Classification problems involve predicting a response variable based on a set of feature variables for some entity. But there is another problem whose solution is a prerequisite for solving classification problem. We may want to know which among the set of feature variables are most strongly correlated to the response variables. Once we have identified those, we may only want to use that sub set of the feature variables to build the prediction model.
To put this in context, we will use the customer churn prediction problem, specifically for mobile telecom service provider customers. A customer may have attributes like minutes used, data used, number of customer service calls etc. We are interested in identifying those feature attributes critical to effective prediction of whether a customer will close his or her account. It’s always beneficial to reduce the number of features in building prediction models. It’s known as feature sub set selection.

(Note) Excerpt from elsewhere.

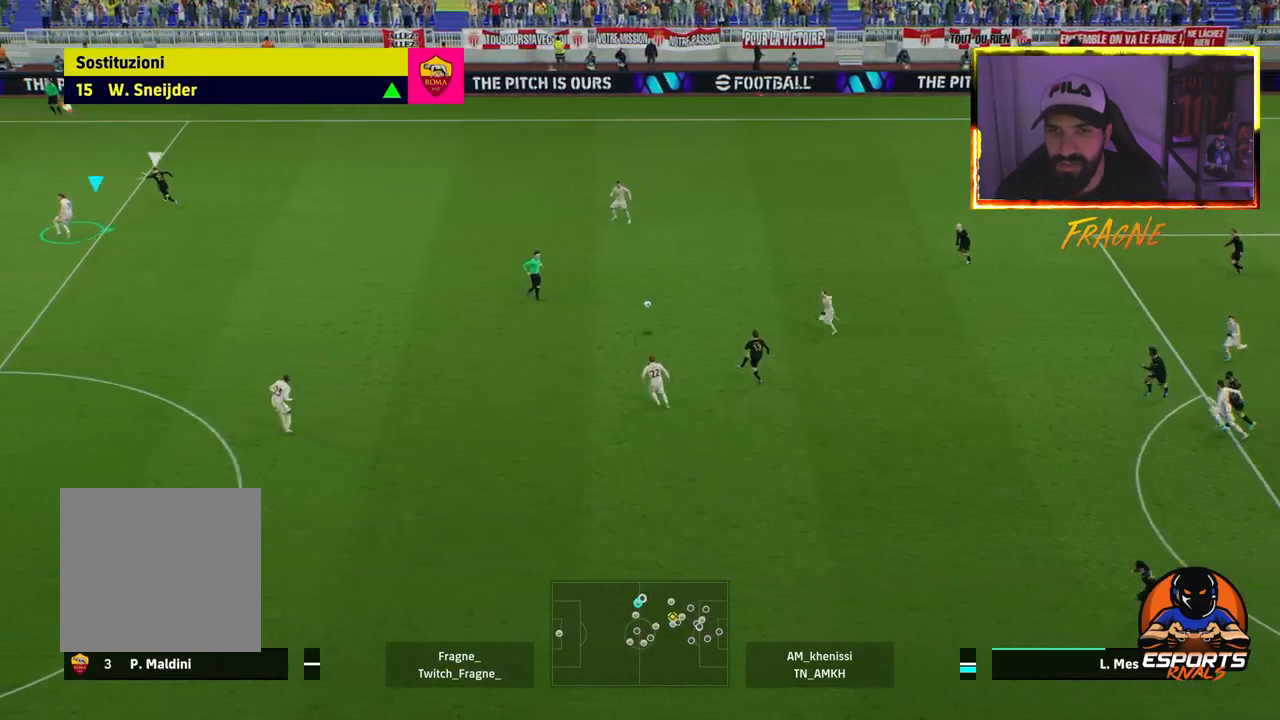
{"buttons": ["CROSS", "R2"], "left_stick": "up-right", "right_stick": "center", "events": []}
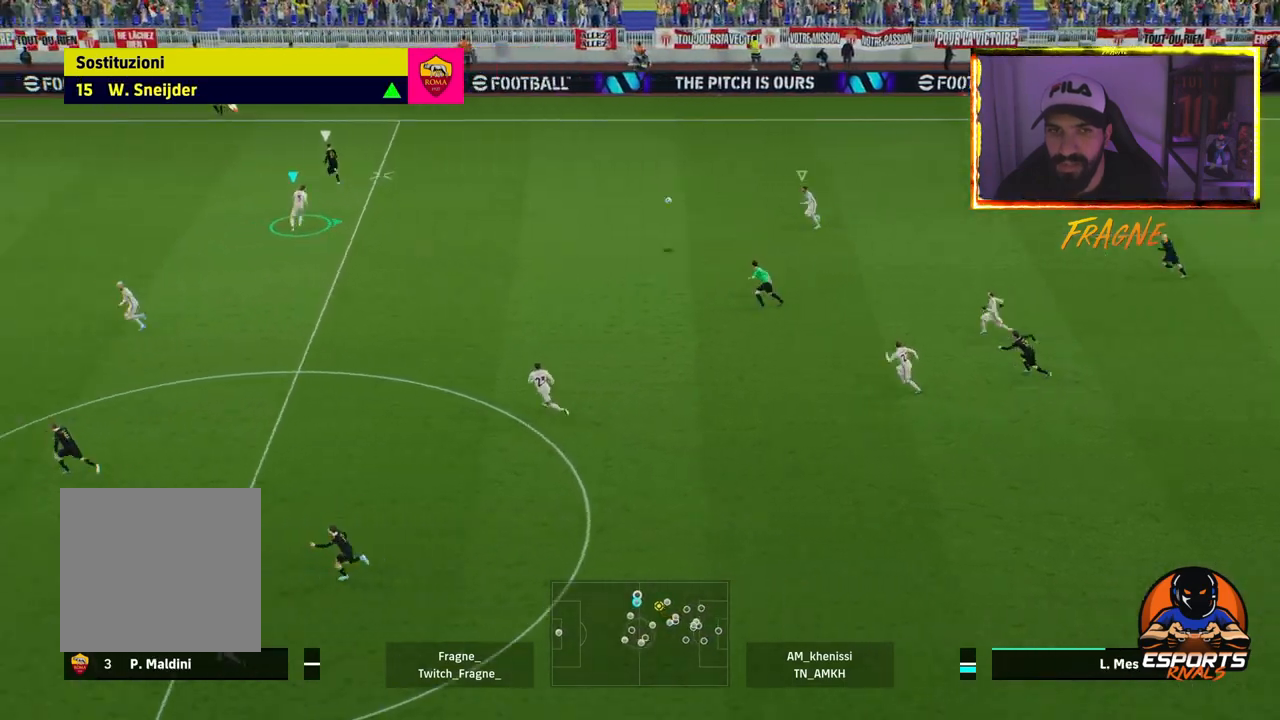
{"buttons": ["CROSS", "R2"], "left_stick": "up-right", "right_stick": "center", "events": []}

For numerical variables, correlation between two variables is simply the co variance normalized by the products of two standard deviations. For categorical variables, i.e. variables having a finite set of unordered values it’s more complex. There are several approaches for handling categorical data. The correlation statistic we will be using is called the Cramer Index.
The basic building block for many correlation statistic between categorical variables is the the Contingency Matrix. If a variable a has n possible values and a variable b has m possible values. Then the contingency matrix will me a n X m matrix. Each cell of the matrix will contain a count of the number of samples that have the corresponding attribute value pair.
If the we consider the attribute pair minutes used (MU) and account status (AS), we have a 3 x 2 Contingency Matrix as shown below
|MU(low) : AS(open)||MU(low) : AS(closed)|
|MU(med) : AS(open)||MU(med) : AS(closed)|
|MU(high) : AS(open)||MU(high) : AS(closed)|
Just an inspection of the matrix, may provide valuable insight. For example, if we see high value for the bottom left cell i.e. minutes used high and account status open, we know customers are closing account, there is no suitable plan for high minute usage.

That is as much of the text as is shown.